KITTEN: And, finally, in closing, Tom, we will start with you. From a fraud and security prospective, how does money laundering rank among the greatest challenges facing the financial industry?

LEUCHTNER: I think it is quite high. Over the last number of years, we've seen a dramatic change in the profile of money launderers, in particular, the sophistication of fraudsters and money launders has increased exponentially, in their ability to exploit technology, electronic payments, cross-border funding, terrorist financing, etc. All of these things tend to be intertwined. And the leveraging of the technology at financial institutions has opened up their systems for improved customer service and more rapid processing of payment, etc., but it also has created a real window of opportunity, if you will, for money launderers; and, I think, as a result, there is a heightened awareness and scrutiny by regulators, as well as financial institutions, to track and monitor and respond to these threats.

KITTEN: And, Richard, what is your perspective?
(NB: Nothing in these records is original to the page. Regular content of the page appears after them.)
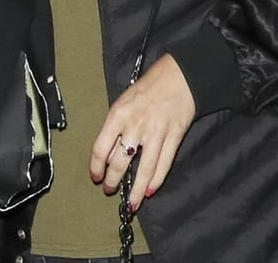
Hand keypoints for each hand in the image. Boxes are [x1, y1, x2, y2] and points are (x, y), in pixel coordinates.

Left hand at [89, 53, 195, 210]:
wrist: (182, 73)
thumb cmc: (151, 84)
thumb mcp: (125, 99)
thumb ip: (117, 125)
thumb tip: (110, 154)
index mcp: (119, 113)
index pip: (100, 148)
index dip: (96, 167)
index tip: (95, 176)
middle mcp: (136, 124)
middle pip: (120, 162)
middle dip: (113, 181)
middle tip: (110, 189)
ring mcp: (157, 131)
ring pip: (144, 169)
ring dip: (136, 190)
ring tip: (131, 203)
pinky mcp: (174, 135)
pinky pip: (164, 163)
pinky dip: (156, 180)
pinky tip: (150, 190)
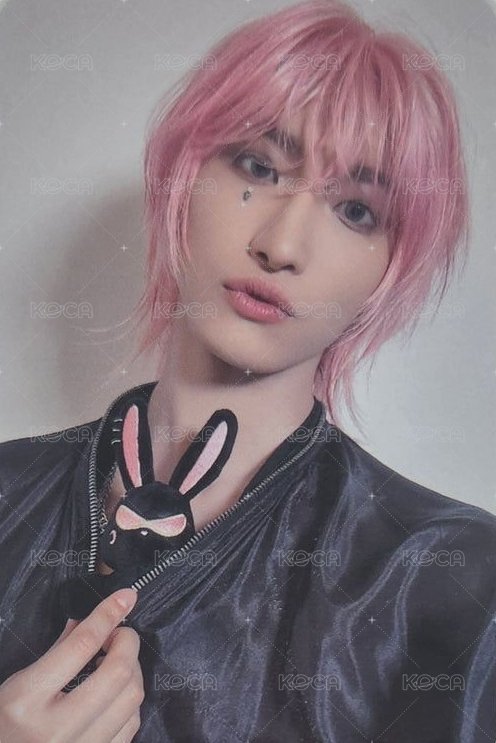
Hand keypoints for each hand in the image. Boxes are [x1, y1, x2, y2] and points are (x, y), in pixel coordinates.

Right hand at [0, 588, 143, 741]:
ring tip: (116, 663)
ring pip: (131, 699)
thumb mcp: (18, 683)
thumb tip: (91, 619)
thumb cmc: (5, 724)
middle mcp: (56, 730)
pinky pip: (132, 725)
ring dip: (132, 670)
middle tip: (119, 634)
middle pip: (116, 673)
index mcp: (27, 701)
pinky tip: (116, 693)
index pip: (80, 646)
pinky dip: (130, 700)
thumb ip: (57, 650)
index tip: (125, 597)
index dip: (107, 615)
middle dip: (127, 642)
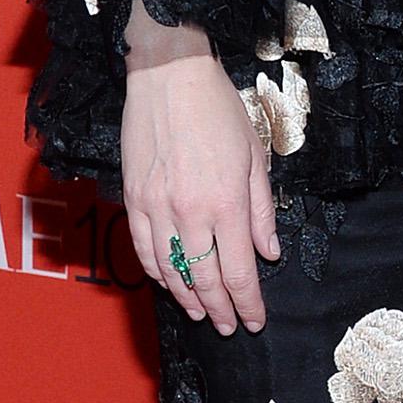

BOYER: I think BSA, AML, from the institution's standpoint, and also the regulators' standpoint, BSA is No. 1 in importance and No. 2 in importance. Recently, I think, as I said, fair lending may be a risk and a challenge to the financial community, to the economy and the regulators. I think, however, AML and also fraud activity, become more of a concern, and a continuing important concern, due to competition, particularly in the electronic-banking arena. The old face-to-face identifying, verifying and then monitoring activity has gone away with the dawn of the electronic-banking age; and I think that, again, it's been since I started in the business - and since 9/11 - AML, BSA, fraud are the No. 1 challenge.